That was the beginning of this trip. Something in his tone had me tense, I imagined what it was as he got off the phone. I didn’t wonder for long because he called back, completely broken, and it broke me. I confirmed you were gone and I couldn’t find my voice.
Maybe I should send Uncle Okezie a thank you card, because he presented a splendid memory, which I am going to remember you by.
I talk about you and struggle whether to use past tense or present tense. I know I should use past tense, but I am not willing.

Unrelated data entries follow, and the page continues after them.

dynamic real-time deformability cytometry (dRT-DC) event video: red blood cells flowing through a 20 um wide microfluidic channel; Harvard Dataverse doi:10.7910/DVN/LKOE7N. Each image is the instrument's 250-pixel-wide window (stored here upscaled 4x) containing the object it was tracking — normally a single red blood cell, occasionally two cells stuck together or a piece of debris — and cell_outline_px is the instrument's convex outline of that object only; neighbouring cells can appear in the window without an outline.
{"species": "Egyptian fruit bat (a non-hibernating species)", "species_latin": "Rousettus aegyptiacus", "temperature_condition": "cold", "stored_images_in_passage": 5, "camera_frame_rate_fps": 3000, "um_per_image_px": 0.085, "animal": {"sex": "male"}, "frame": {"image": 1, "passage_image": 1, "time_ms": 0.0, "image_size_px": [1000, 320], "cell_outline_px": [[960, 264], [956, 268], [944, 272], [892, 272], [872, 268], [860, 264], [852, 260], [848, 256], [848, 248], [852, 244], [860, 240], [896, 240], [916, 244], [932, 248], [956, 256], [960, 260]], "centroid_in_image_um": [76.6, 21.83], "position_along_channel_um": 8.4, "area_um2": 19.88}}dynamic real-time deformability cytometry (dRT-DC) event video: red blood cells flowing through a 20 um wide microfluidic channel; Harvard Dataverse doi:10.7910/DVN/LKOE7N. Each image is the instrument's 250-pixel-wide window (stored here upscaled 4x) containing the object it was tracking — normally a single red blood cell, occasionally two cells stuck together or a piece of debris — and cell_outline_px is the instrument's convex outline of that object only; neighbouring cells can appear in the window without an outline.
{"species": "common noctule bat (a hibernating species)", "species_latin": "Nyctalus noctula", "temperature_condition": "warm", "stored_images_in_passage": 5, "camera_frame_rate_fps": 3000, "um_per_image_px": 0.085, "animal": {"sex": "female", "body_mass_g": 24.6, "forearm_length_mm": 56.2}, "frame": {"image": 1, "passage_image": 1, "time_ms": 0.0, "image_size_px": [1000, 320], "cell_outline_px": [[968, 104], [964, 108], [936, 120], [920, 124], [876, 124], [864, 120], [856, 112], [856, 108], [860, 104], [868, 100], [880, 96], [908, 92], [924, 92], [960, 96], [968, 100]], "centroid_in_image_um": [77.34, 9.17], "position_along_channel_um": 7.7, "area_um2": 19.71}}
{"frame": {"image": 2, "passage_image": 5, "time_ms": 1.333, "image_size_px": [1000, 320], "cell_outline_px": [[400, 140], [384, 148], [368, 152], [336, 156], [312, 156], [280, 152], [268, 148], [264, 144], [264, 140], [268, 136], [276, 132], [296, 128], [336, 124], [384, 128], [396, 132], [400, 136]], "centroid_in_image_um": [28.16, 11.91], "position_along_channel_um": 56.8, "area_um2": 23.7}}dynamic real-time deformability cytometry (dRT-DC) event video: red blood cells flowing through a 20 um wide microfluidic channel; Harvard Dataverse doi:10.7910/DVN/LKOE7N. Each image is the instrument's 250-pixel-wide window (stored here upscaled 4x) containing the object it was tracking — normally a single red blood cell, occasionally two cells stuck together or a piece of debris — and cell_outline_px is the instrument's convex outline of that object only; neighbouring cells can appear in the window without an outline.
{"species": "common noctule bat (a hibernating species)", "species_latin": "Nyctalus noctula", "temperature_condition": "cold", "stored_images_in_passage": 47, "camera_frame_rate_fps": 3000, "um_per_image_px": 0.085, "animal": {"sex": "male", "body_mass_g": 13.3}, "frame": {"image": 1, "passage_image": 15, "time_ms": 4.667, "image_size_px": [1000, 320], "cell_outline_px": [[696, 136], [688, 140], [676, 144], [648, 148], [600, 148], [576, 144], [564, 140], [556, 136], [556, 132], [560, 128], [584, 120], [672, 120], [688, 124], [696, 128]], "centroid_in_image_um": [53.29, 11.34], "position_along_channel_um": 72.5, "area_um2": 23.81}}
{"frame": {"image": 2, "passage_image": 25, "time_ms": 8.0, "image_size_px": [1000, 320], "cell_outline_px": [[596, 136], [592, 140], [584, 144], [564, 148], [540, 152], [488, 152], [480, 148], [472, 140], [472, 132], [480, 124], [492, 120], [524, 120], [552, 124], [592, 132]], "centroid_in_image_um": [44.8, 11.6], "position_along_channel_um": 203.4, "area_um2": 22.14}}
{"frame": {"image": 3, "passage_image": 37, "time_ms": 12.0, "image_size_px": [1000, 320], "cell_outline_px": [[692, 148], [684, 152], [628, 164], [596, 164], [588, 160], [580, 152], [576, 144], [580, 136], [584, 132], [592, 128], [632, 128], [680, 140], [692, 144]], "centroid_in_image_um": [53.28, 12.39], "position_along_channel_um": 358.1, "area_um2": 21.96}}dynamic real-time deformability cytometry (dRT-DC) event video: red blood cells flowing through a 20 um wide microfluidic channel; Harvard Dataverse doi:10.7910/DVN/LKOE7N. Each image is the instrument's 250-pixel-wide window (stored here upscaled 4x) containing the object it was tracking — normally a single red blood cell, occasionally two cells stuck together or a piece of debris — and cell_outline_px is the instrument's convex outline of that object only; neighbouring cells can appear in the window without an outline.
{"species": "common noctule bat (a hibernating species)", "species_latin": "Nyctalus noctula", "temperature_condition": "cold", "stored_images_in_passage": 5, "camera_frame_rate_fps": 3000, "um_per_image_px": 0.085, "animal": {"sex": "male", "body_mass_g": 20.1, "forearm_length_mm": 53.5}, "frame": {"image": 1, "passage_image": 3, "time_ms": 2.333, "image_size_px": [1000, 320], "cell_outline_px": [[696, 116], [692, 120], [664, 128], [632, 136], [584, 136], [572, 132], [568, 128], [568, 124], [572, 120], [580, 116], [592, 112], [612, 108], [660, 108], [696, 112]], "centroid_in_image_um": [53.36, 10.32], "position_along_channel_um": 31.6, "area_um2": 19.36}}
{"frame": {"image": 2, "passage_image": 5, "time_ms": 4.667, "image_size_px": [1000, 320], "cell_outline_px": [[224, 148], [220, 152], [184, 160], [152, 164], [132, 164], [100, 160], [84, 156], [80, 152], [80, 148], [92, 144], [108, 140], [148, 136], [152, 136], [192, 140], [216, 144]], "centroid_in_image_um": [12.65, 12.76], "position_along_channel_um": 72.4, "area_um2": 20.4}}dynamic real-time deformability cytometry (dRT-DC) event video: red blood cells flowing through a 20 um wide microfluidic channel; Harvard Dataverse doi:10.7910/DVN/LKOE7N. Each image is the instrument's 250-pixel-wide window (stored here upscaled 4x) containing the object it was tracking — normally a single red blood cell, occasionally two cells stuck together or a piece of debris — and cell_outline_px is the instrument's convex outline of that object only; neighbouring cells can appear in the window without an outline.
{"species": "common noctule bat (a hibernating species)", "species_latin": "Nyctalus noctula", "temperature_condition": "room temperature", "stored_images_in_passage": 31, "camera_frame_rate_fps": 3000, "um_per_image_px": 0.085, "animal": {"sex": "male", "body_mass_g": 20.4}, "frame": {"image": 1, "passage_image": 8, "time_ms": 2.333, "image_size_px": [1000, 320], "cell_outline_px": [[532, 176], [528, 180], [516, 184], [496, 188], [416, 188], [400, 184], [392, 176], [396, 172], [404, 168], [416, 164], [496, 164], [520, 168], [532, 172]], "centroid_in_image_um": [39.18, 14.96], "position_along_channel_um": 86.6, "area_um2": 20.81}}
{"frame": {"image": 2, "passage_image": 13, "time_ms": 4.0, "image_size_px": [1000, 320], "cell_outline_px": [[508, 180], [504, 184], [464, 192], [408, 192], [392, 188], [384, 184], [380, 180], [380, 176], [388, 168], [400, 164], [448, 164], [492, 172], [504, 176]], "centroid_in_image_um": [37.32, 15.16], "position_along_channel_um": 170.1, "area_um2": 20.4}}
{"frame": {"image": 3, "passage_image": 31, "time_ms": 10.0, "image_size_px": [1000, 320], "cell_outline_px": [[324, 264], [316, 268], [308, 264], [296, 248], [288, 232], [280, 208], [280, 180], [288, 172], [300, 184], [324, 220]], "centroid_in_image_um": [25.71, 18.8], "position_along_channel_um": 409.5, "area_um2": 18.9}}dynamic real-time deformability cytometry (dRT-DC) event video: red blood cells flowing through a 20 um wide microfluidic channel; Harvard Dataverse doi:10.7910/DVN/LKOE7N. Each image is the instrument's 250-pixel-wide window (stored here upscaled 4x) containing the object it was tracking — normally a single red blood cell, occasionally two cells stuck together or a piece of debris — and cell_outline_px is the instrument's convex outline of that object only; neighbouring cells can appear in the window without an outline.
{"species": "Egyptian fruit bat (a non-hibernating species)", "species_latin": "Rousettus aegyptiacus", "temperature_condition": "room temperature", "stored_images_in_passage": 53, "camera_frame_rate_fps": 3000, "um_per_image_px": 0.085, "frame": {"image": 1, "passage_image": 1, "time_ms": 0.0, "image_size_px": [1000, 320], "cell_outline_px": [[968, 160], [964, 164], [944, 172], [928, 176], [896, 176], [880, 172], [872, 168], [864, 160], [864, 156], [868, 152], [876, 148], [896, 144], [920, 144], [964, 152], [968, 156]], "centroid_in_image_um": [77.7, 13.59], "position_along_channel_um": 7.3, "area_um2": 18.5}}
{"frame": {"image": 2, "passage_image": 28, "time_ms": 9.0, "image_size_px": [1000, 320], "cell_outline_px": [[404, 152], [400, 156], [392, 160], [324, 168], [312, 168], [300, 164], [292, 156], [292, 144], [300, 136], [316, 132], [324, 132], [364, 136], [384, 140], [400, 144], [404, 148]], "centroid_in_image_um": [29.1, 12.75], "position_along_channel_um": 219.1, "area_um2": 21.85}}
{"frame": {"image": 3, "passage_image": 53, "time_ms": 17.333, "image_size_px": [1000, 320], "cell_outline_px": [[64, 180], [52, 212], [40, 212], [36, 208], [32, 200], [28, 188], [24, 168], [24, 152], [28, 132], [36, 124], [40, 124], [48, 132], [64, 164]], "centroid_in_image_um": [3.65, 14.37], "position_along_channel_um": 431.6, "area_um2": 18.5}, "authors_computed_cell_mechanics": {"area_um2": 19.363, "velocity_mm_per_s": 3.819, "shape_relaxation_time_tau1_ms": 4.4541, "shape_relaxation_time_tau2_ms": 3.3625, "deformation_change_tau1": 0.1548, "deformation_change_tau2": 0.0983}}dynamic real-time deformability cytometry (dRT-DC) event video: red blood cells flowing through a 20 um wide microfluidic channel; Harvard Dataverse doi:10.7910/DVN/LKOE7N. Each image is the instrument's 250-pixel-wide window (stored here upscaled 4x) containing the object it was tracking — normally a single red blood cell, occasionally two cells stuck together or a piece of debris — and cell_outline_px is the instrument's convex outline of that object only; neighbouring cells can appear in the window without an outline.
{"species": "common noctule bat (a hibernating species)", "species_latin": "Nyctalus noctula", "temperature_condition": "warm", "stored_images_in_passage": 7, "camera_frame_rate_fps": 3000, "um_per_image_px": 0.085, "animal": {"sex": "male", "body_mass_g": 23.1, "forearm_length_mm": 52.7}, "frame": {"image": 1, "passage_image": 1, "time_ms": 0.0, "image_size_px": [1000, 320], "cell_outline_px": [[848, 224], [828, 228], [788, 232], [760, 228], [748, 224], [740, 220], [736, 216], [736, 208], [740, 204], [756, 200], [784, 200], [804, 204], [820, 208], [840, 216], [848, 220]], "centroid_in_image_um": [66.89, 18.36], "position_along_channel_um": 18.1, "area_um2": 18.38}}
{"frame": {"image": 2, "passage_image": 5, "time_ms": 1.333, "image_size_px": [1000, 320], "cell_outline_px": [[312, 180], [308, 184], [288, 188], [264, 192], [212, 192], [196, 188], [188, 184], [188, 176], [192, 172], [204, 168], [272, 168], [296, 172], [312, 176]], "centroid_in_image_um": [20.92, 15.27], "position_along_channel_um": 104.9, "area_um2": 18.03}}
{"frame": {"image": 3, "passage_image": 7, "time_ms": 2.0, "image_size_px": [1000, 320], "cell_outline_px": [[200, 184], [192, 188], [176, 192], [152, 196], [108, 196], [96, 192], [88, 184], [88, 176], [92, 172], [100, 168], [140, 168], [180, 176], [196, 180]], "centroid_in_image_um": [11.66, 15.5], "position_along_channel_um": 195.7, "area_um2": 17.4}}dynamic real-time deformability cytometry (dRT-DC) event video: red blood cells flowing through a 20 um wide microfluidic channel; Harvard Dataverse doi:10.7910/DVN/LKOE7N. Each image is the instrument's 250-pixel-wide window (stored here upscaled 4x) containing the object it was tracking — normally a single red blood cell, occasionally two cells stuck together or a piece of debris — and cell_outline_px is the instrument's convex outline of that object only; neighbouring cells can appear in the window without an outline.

Grandfather left a couple of months before you. I knew there was something wrong with the way that left me feeling. Somewhat distant and in denial. I wondered what could be missing. The pain? The PAIN?
This is the difference.
Day 2 of n….where n is indefinite.
I don’t know when I will get tired of counting. Maybe today,Maybe a year today. I remember when the Champions of #BBOG were going about their cause, and counted as far as 500 days. I wondered if they would tire, when they would tire. The people who started the counting cause, and fell by the wayside; it don’t necessarily mean that they had tired to lend voice..
I may not count what day it is without you on earth, but it is certainly not any easier.
I bid you Adieu my brother and friend, this vacuum is yours to fill, the memories together will do it.
Ohakwe Stephen Akwiwu lives forever.